Arcuri annuncia un’altra app: dopo Immuni arriva “Vaccinati”?

Dopo Immuni, il governo è al lavoro per lanciare una nuova app per i vaccini: lo annuncia il commissario Arcuri, a cosa servirà?

Il commissario per l’emergenza coronavirus, Domenico Arcuri, ha annunciato l’arrivo di un applicazione per dispositivi mobili che servirà per la gestione delle vaccinazioni. Nel corso della conferenza stampa di oggi, Arcuri ha ammesso che si tratti di un sistema molto complesso, ma contestualmente che “Poste Italiane ed Eni ci stanno aiutando nell’implementazione di un’app con elementi di tracciabilità”. Insomma dopo Immuni dovrebbe essere disponibile, non è chiaro ancora quando, un altro software per dispositivi mobili (la chiameranno “Vaccinati”?) che sarà al centro di un sistema del quale faranno parte molte componenti, spiega ancora il commissario. Ovvero? “Un call center elementi di tracciabilità, riconoscibilità e possibilità di alimentare i sistemi informativi delle regioni e del ministero della salute nell’implementazione di una sorta di anagrafe dei vaccini uguale a quella che c’è per tutti i vaccini somministrati per la popolazione italiana”.

App per i vaccini: quante perplessità

Le perplessità nascono spontanee tornando per un attimo con la mente ad Immuni. A proposito, ve la ricordate l’app per il tracciamento? Sembra essere completamente sparita dalla comunicazione del governo, a conferma indiretta che si sia trattato di un vero e proprio flop. Non è mai stata una questione di privacy, o almeno non principalmente, perché il timore del virus avrebbe facilmente fatto superare quell’ostacolo.
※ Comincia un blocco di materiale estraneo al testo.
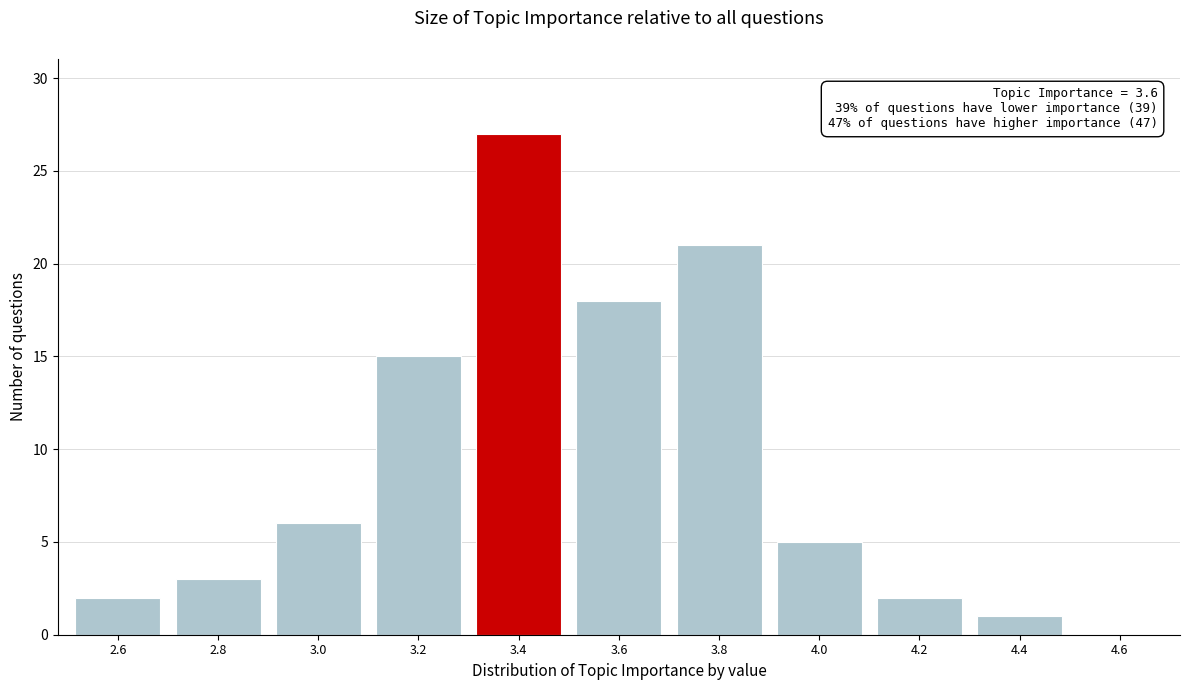

Reading right to left, transcribe all the data shown in this chart.

4.6=0	4.4=1	4.2=2	4.0=5	3.8=21	3.6=18	3.4=27	3.2=15	3.0=6	2.8=3	2.6=2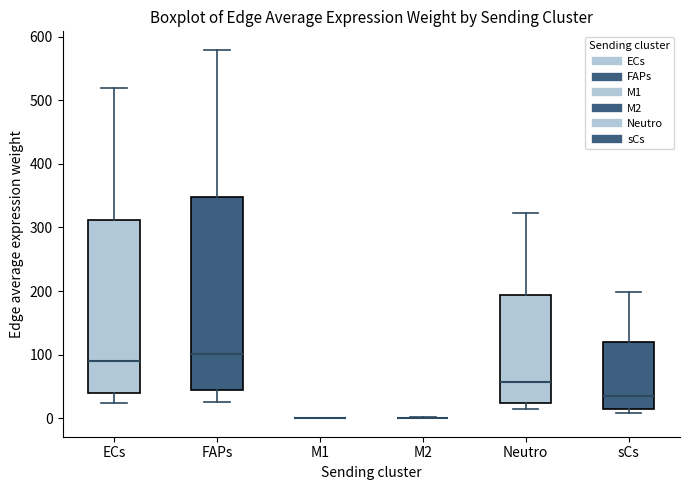

Reading left to right, read every box against the y-axis: the position of its median line, the range the box covers, and the ends of its whiskers. The values are not printed on the chart, so give them approximately, as read against the axis.

ECs: median 90, box 40 to 310, whiskers 20 to 520
FAPs: median 100, box 40 to 350, whiskers 30 to 580
M1: box collapsed to a line at 0, whiskers 0 to 0
M2: box collapsed to a line at 0, whiskers 0 to 0
Neutro: median 60, box 20 to 190, whiskers 10 to 320
sCs: median 30, box 20 to 120, whiskers 10 to 200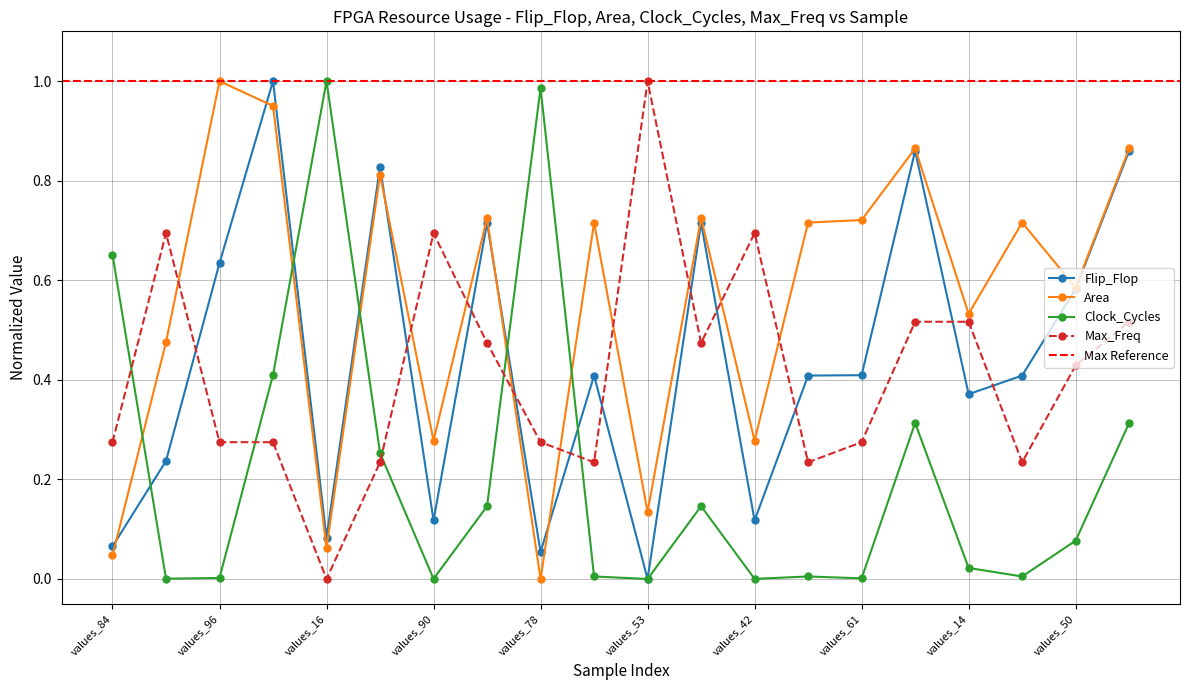

True or false: Clock_Cycles and Area intersect in this chart.

True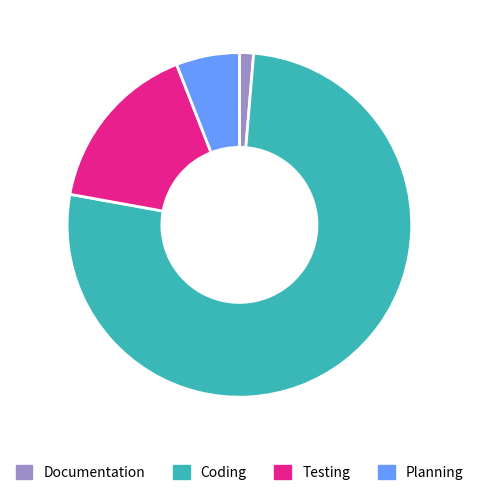

Rank the categories by value from highest to lowest.

Coding, Testing, Planning, Documentation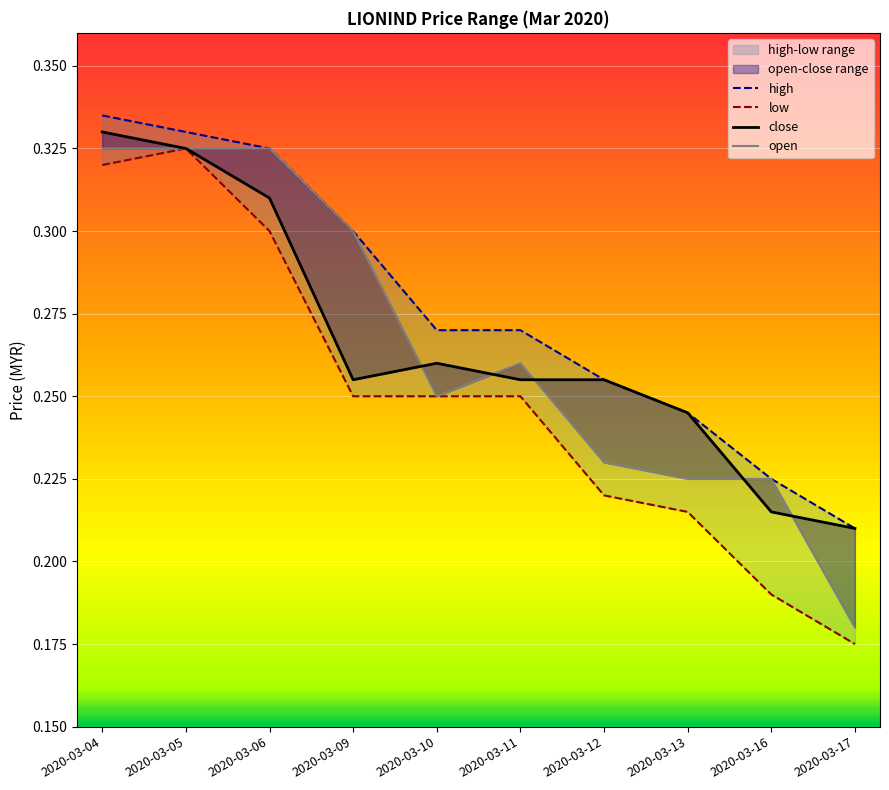

Reading left to right, transcribe all the data shown in this chart.

high: 0.3	0.3	0.3	0.3	0.3	0.3	0.3	0.2	0.2	0.2
low: 0.3	0.3	0.3	0.2	0.2	0.2	0.2	0.2	0.2	0.2
close: 0.3	0.3	0.3	0.3	0.3	0.3	0.3	0.2	0.2	0.2
open: 0.3	0.3	0.3	0.3	0.2	0.3	0.2	0.2	0.2	0.2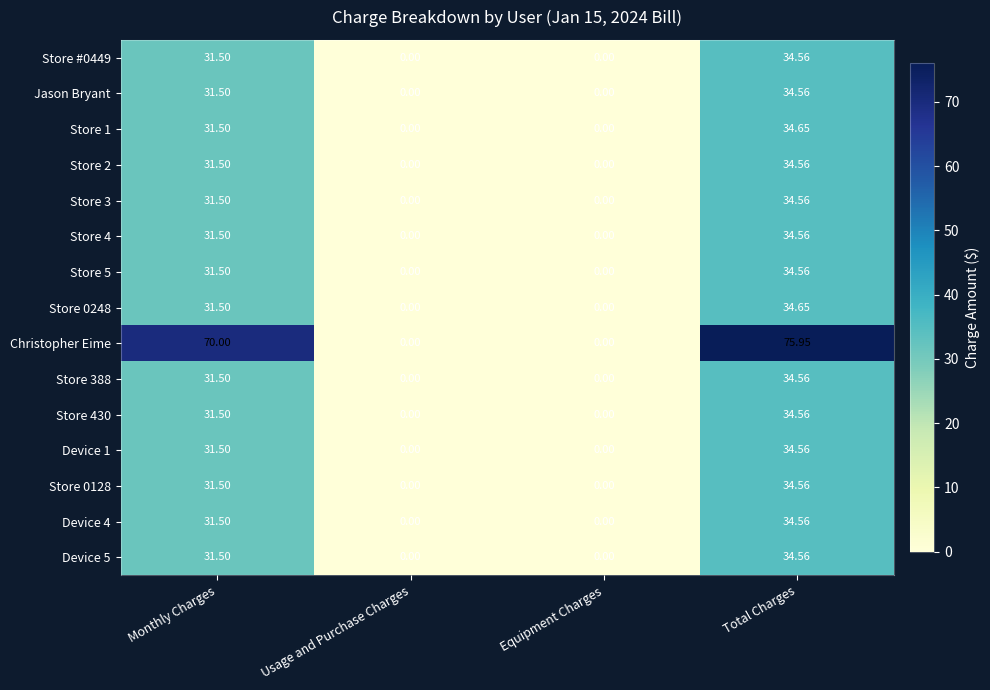

Where does the Store 3 series first go above 31?

Monthly Charges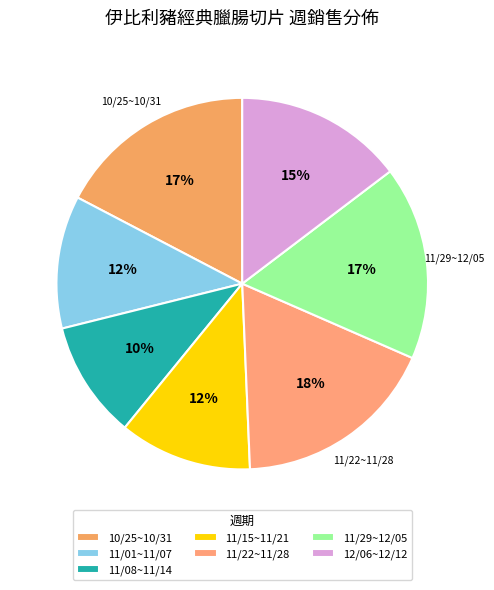

How many segments does this pie chart have?

7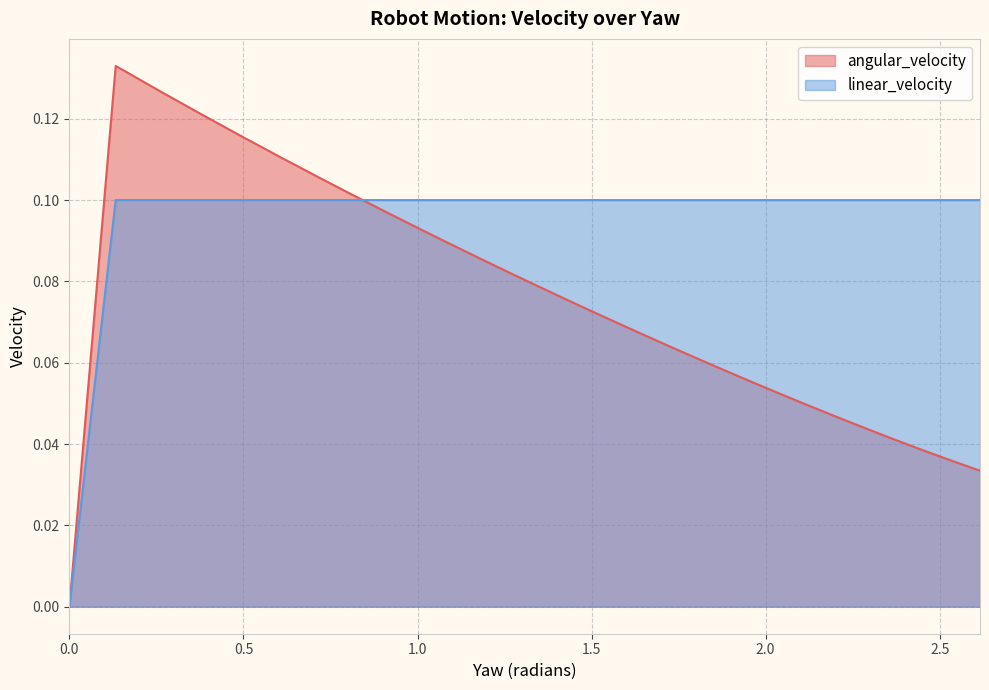

Reading right to left, what are all the values shown in this chart?

angular_velocity: 2.6158255901751577=0.0	2.582373450058938=0.0	2.5479250152583623=0.0	2.5124335452779007=0.0	2.475850391291091=0.0	2.438124867835512=0.0	2.3992041169878706=0.0	2.359032964004869=0.0	2.317553763312596=0.0	2.2747062336033883=0.0	2.230427280651465=0.0	2.184650806283526=0.0	2.1373075017333814=0.0	2.088324623365175=0.1	2.037625748461295=0.1	1.9851305084306954=0.1	1.9307542963916375=0.1	1.8744079456083438=0.1	1.8159973747002272=0.1	1.7554231948789982=0.1	1.6925802736840596=0.1	1.6273572487578667=0.1	1.559635984104701=0.1	1.4892909599795698=0.1	1.4161885860270325=0.1	1.3401864254998344=0.1	1.2611323163036132=0.1	1.178863372214024=0.1	1.0932048448926495=0.1	1.003968824321445=0.1	0.9109527520834804=0.1	0.8139377187600658=0.1	0.7126865140104248=0.1	0.6069413963980592=0.1	0.4964215510042312=0.1	0.3808202084272331=0.1	0.25980141226529574=0.1	0.1329964488017466=0.1	0.0=0.0
linear_velocity: 2.6158255901751577=0.1	2.582373450058938=0.1	2.5479250152583623=0.1	2.5124335452779007=0.1	2.475850391291091=0.1	2.438124867835512=0.1	2.3992041169878706=0.1	2.359032964004869=0.1	2.317553763312596=0.1	2.2747062336033883=0.1	2.230427280651465=0.1	2.184650806283526=0.1	2.1373075017333814=0.1	2.088324623365175=0.1	2.037625748461295=0.1	1.9851305084306954=0.1	1.9307542963916375=0.1	1.8744079456083438=0.1	1.8159973747002272=0.1	1.7554231948789982=0.1	1.6925802736840596=0.1	1.6273572487578667=0.1	1.559635984104701=0.1	1.4892909599795698=0.1	1.4161885860270325=0.1	1.3401864254998344=0.1	1.2611323163036132=0.1	1.178863372214024=0.1	1.0932048448926495=0.1	1.003968824321445=0.1	0.9109527520834804=0.1	0.8139377187600658=0.1	0.7126865140104248=0.1	0.6069413963980592=0.1	0.4964215510042312=0.1	0.3808202084272331=0.1	0.25980141226529574=0.1	0.1329964488017466=0.1	0.0=0.0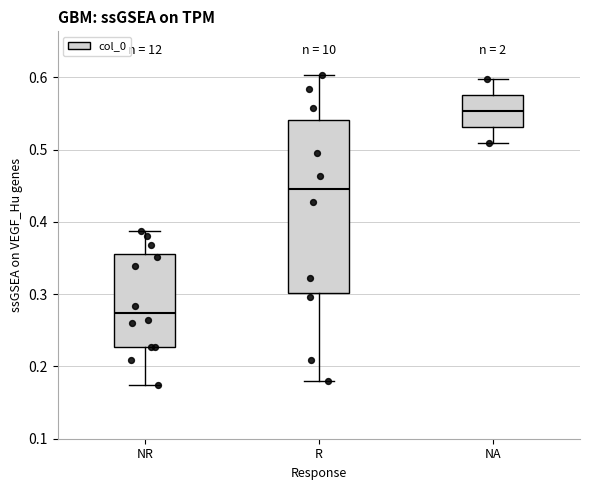

Reading left to right, read every box against the y-axis: the position of its median line, the range the box covers, and the ends of its whiskers. The values are not printed on the chart, so give them approximately, as read against the axis.

NR: median 0.27, box 0.23 to 0.36, whiskers 0.17 to 0.39
R: median 0.45, box 0.30 to 0.54, whiskers 0.18 to 0.60
NA: median 0.55, box 0.53 to 0.58, whiskers 0.51 to 0.60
Purtroppo, a parte il ritardo nello sviluppo e nella distribuzione, l’applicazione è stata depotenziata dalle stesse istituzioni, che non hanno accompagnato Immuni con una precisa strategia sanitaria.

Solo a metà settembre, infatti, il governo si è reso conto che le regioni non stessero praticamente aggiornando i database con i positivi, correndo ai ripari con il primo DPCM di ottobre. Troppo tardi, perché ormai la seconda ondata era partita e Immuni, che avrebbe dovuto essere una delle armi per contenerla, si è rivelata completamente inutile. Senza voler forzare la mano, dunque, attendiamo maggiori dettagli su questa nuova applicazione per i vaccini, nella speranza che da Roma abbiano imparato la lezione.

A proposito di vaccinazioni, Arcuri ha fatto un appello diretto a medici in pensione e neolaureati affinché diano una mano per far sì che se ci sarà una terza ondata, non sia cruenta come la prima e la seconda. “Faremo una call aperta per personale che dovrà aiutarci nella somministrazione dei vaccini. Ci aspettiamo al picco della campagna di vaccinazione di poter utilizzare fino a tremila medici e fino a dodicimila infermieri – aggiunge il commissario all’emergenza – In Italia ci sono neolaureati, specializzandi e medici in pensione ancora nelle piene capacità di esercitare il loro lavoro. Faccio un appello a queste categorie: dateci una mano, servirà al Paese. Dobbiamo dare tutti una mano”.